Какой разительный контраст! В первой комнате штамповали тысячи и тысячи конфет с нежными посланиями для наших прабабушек, а за соседней дверью станок выплевывал американизированную банальщину, ориентированную на молодое поколение.
Что интересно, популярность этих изречений подчиняется собственным, необъяснимым с точки зрения здравого смысла закономерностям. Одни входят в моду, а другие на время забываются с тем, чтобы потом когда-нибудь снова вернуться. Надо сказать, что большая часть этих виршей существует еще с незапамятных времен Гретна-Грин.
— И какие же надписи сейчас в ходу? — поинтересовался я у работницы фабрики.

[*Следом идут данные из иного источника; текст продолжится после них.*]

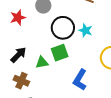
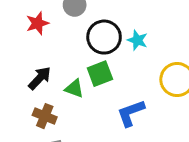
green triangle: (42, 62) -> (74, 89), turned 32
blue L-shape: (80, 80) -> (131, 113), turned 40

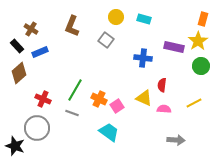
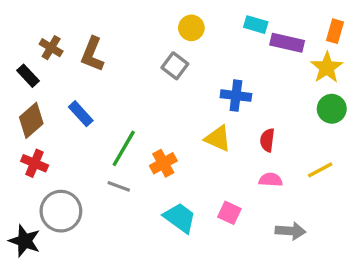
cyan rectangle: (144, 19) -> (256, 25), moved
brown L-shape: (72, 26) -> (92, 54), moved
purple rectangle: (174, 47) -> (287, 43), moved
blue rectangle: (40, 52) -> (81, 114), moved, turned 70
yellow triangle: (144, 98) -> (218, 138), moved
red cross: (43, 99) -> (35, 163), moved
orange cross: (99, 99) -> (163, 163), turned 35
pink square: (117, 106) -> (229, 213), moved, turned -32

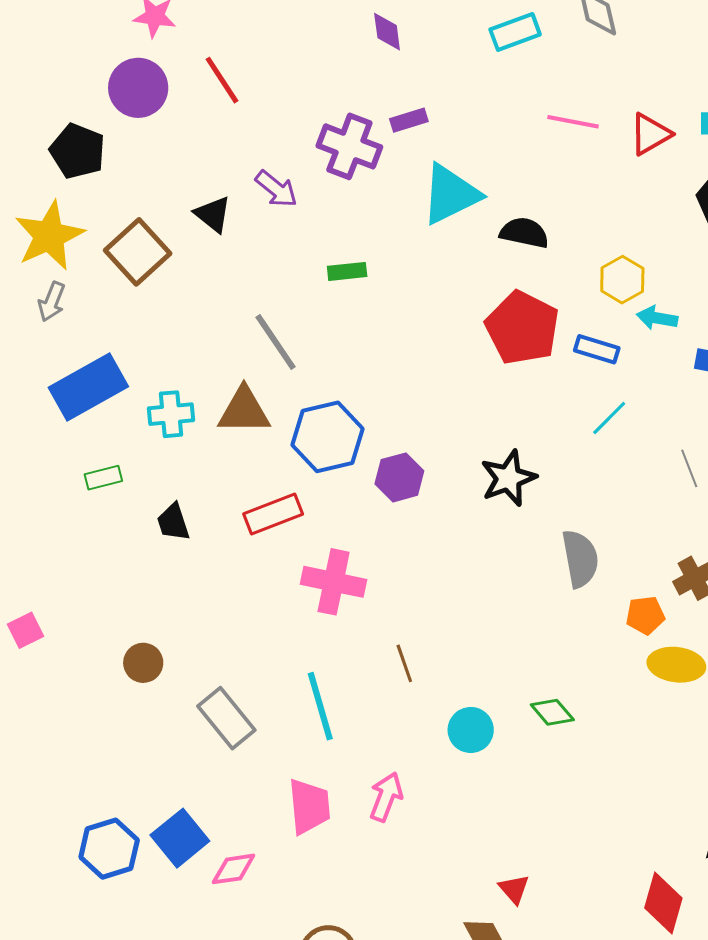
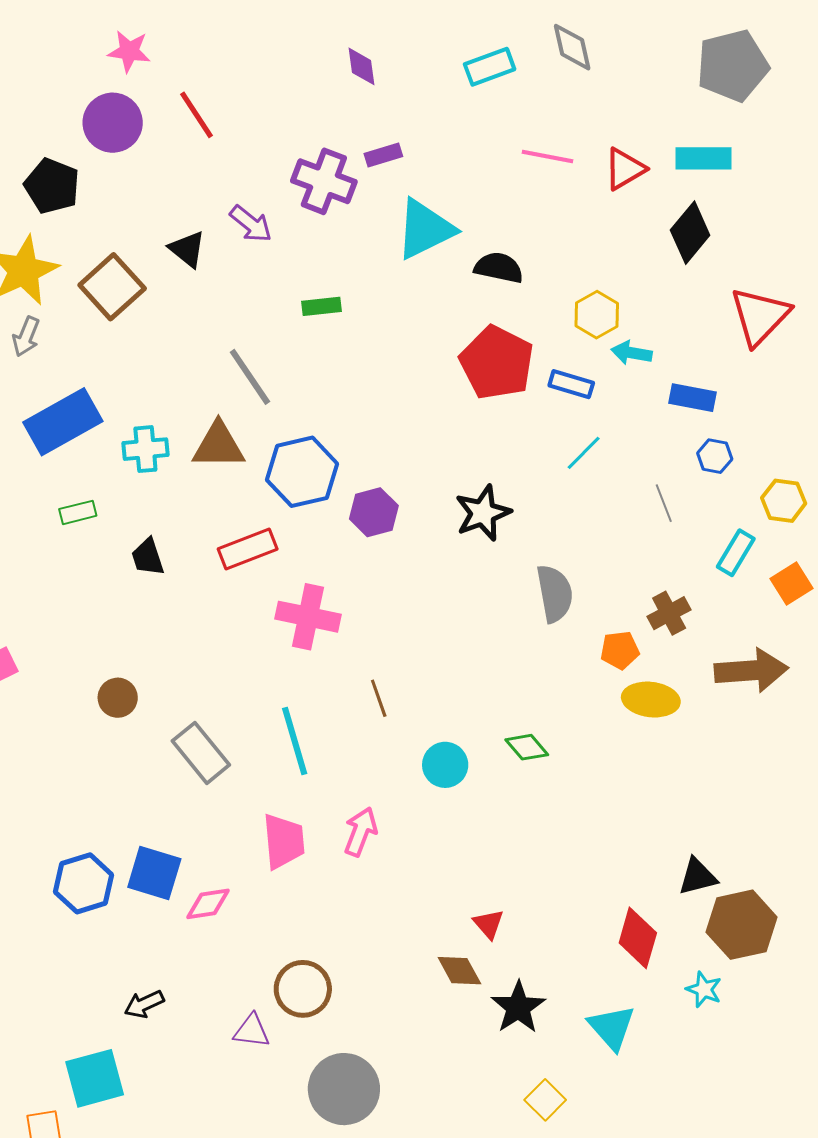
blue square: (180, 838) -> (154, 873), turned -34

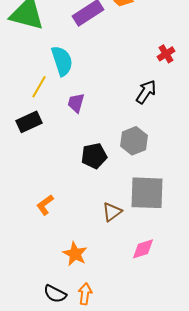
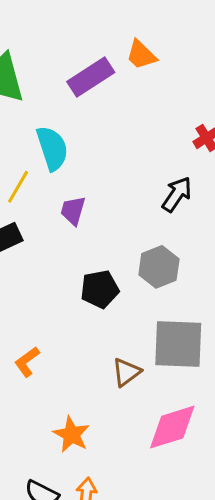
pink diamond: (143, 249) -> (172, 427), size x1.5

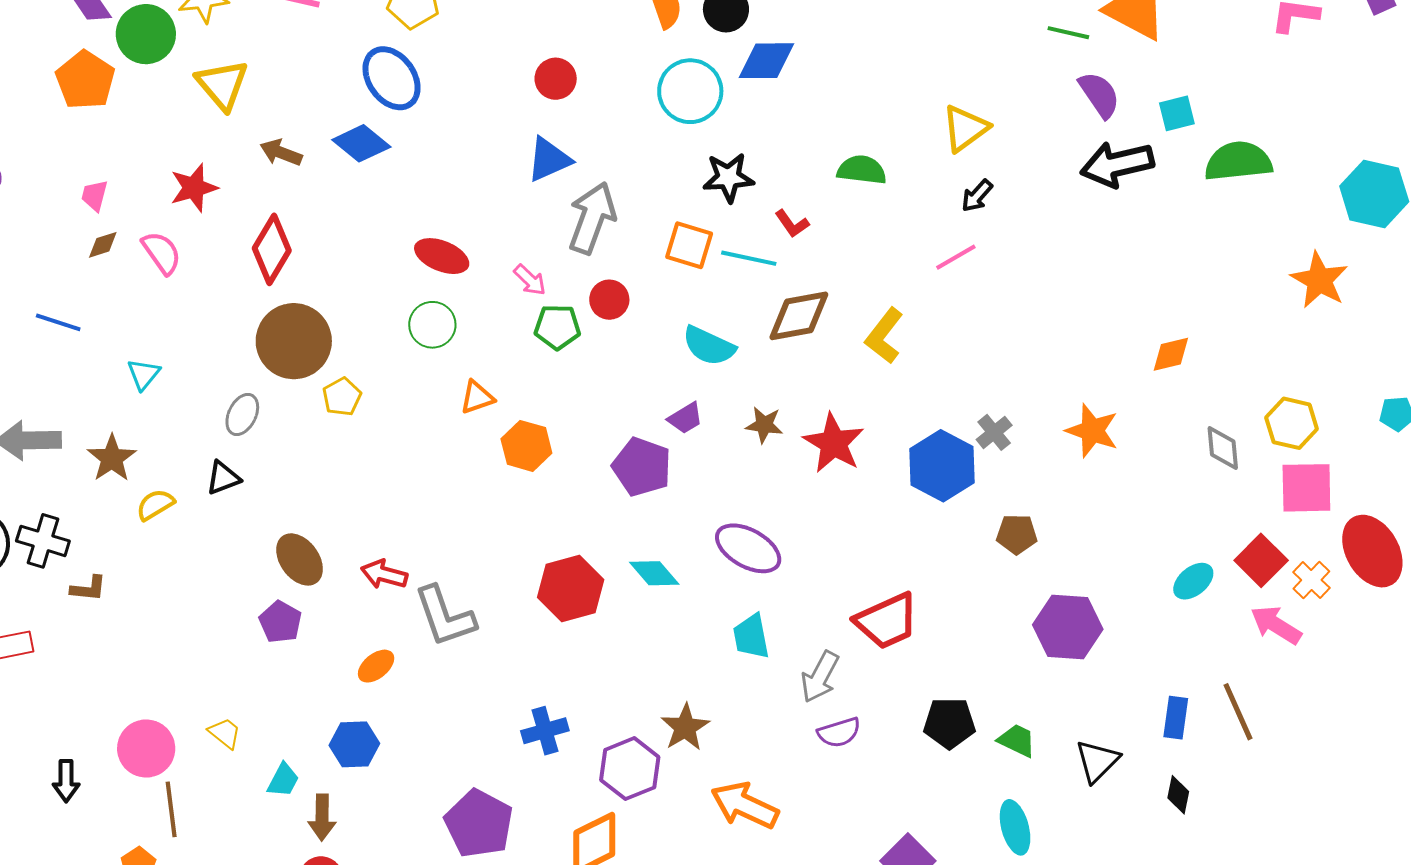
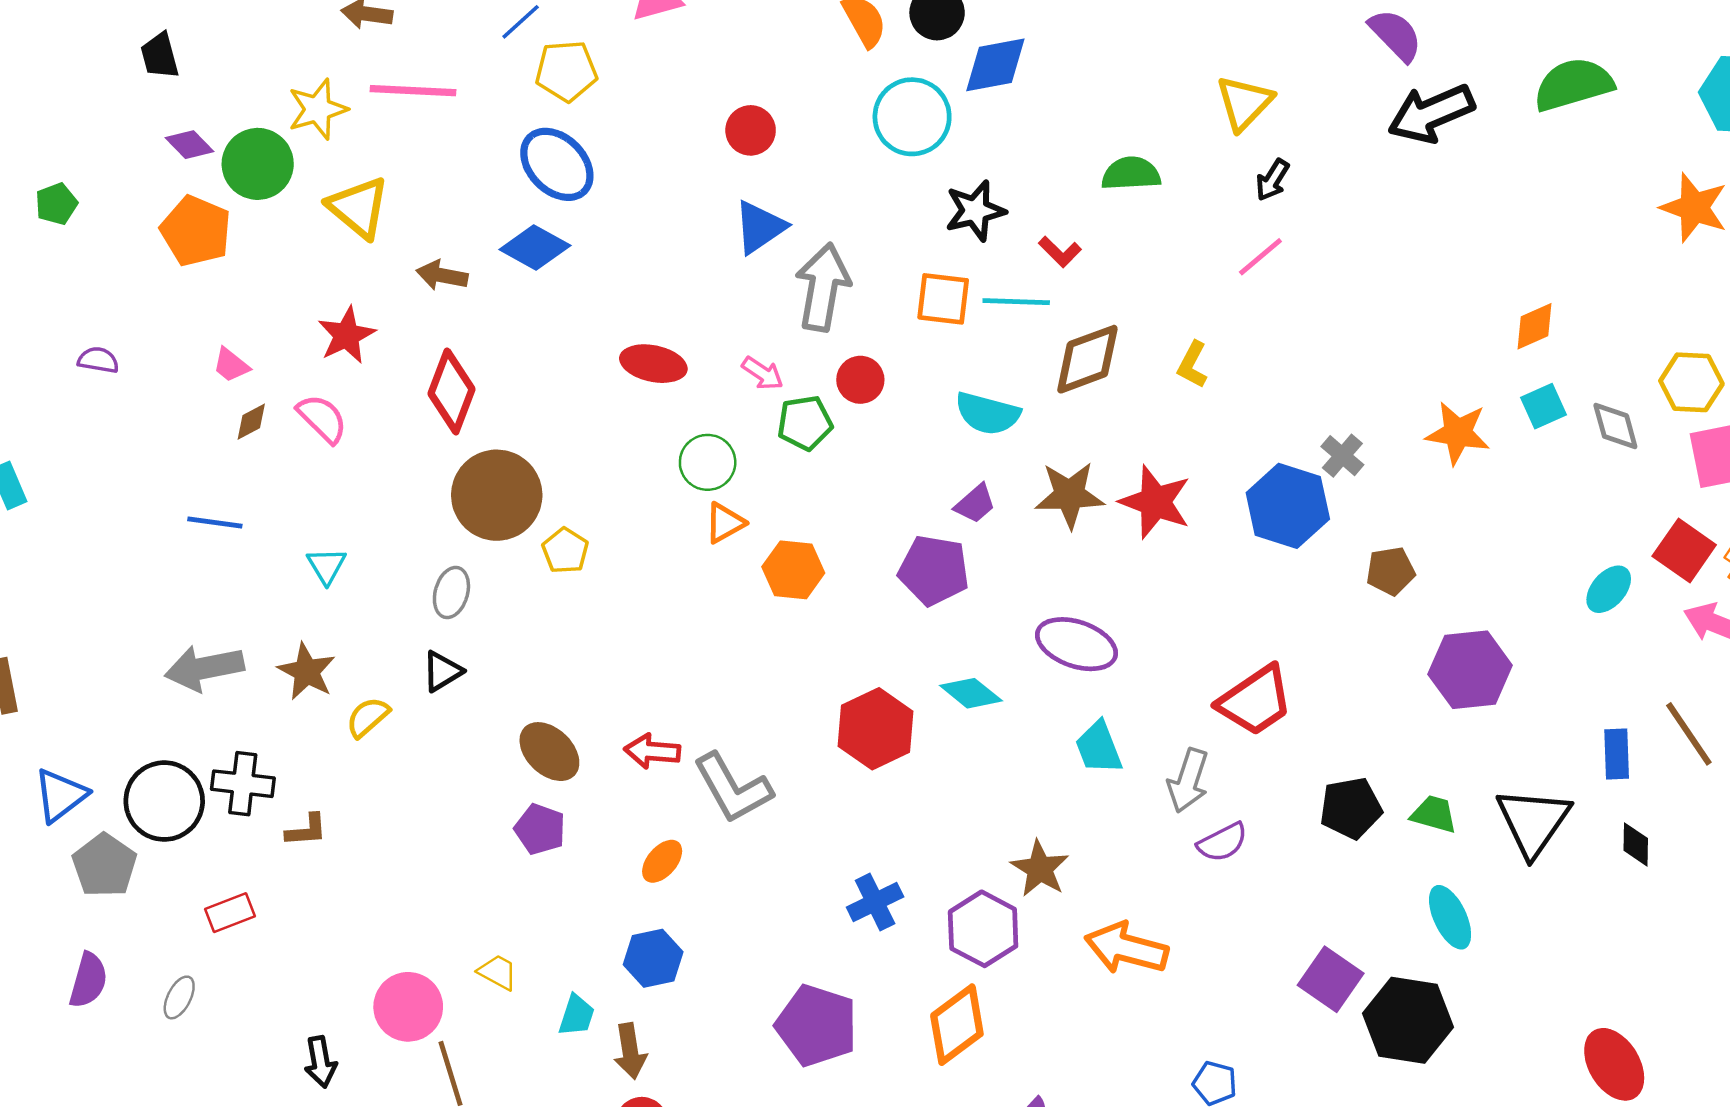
cyan square: (1177, 113) -> (1544, 406), moved
pink trapezoid: (94, 195) -> (231, 365), turned -56
green circle: (432, 325) -> (708, 462), moved
yellow L-shape: (884, 336) -> (1192, 365), size x0.7
brown star: (764, 425) -> (1070, 495), size x1.5
black triangle: (1097, 761) -> (1533, 822), size x1.4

— Как ни странно, самые старые и простые, типа «Годы не разлучат нас». Ну и, конечно же, традиционное «Я люблю тебя».
Вскоре я уже сидел на пароме, отправлявшемся в Сент-Эндрюс.
3
В солнечный день Сент-Эндрюс представляет собой типичный прибрежный городок — такой же милый и симпатичный, как все прибрежные города Европы. При этом он обладает собственным лицом и очарованием. Хотя в свое время я и не научился играть в гольф (а сейчас чересчур занят, чтобы хоть как-то восполнить этот пробел), уверен: я бы никогда не заскучал в Сент-Эндрюсе. Ну, разве что уж в совсем дождливый день, да к тому же если б его пришлось провести в местном гольф-клубе с названием «Ройал энд Эншент» (или просто «РЭЭ»). Подобное испытание я считаю непомерно тяжелым для людей, не играющих в гольф.
Сент-Эндрюс даровал Шотландии ее покровителя, святого Андрея, но, похоже, со времен Реформации страна сменила свою тягу к канонизации на увлечение гольфом. Во всяком случае, для Сент-Эндрюса гольф означает больше, чем для любого, даже самого фанатичного в отношении этой игры города. Многочисленные поклонники гольфа сегодня стремятся в Сент-Эндрюс с тем же самым пылом и рвением, с каким прежде толпы паломников тянулись к гробнице святого Андрея. Некоторые гости города находят время преклонить колени в гробнице, но большинство обходится без этого — они смущены и взволнованы одним сознанием, что ступают по святой земле.